Today is just an ordinary day. The sun rose and an hour or so later, so did I. My mornings are remarkably similar. I potter through the news and messages and intersperse my updates with word games and brain training.
I lead a charming, charmed life. Here I am now sitting on comfy chair composing poems that few people read and writing this blog, that apart from you, I am uncertain ever gets read. Life is sweet and simple.
I could defame the government, blaspheme expletives onto the page or indulge in amateur auto pornography. I don’t think my readership would rise. Though I suspect your eyebrow might. However I am not feeling provocative or provoked so this blog will also carry on in its ordinary fashion. I will write words and wonder who reads them and why.

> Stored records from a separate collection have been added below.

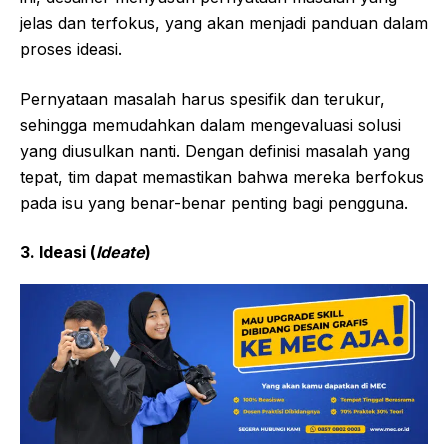
jelas dan terfokus, yang akan menjadi panduan dalam
proses ideasi.
Pernyataan masalah harus spesifik dan terukur,
sehingga memudahkan dalam mengevaluasi solusi
yang diusulkan nanti. Dengan definisi masalah yang
tepat, tim dapat memastikan bahwa mereka berfokus
pada isu yang benar-benar penting bagi pengguna.
3.
Ideasi (
Ideate
)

So here I am in Cambodia. Gratefully reporting that all is well. For that is surely what ordinariness is. It is not only the absence of anything unusually good but also the continuation of the fact that nothing particularly bad has happened. Now that is surely something to celebrate.
I’m still in Battambang and I’ve got the small town blues. I’m living in a backwater and it doesn’t matter if I have a paddle or not. This hot, dry season means the creek is a murky brown and my boat is going nowhere.
It’s time to stand still which is an odd thing for a traveller to do. I’m going to take a moment. I will count my blessings and realistically that should take a while. My life is charmed and The Asperger Path is rich in experience and diversity. I am strong and healthy. I am surrounded by good people who I should lean on more often. I have carefree days of writing and relaxation and I live life at a slow pace. There’s time to smell the flowers and time to savour my beloved flat white. My young students are interesting and kind and my teaching is going well. Life could be more interesting but it could also be more stressful.
A new day is dawning and the only blue I should be worrying about is the sky above. The air hangs and that’s not the blues, that’s just the heat. I am still, in Battambang.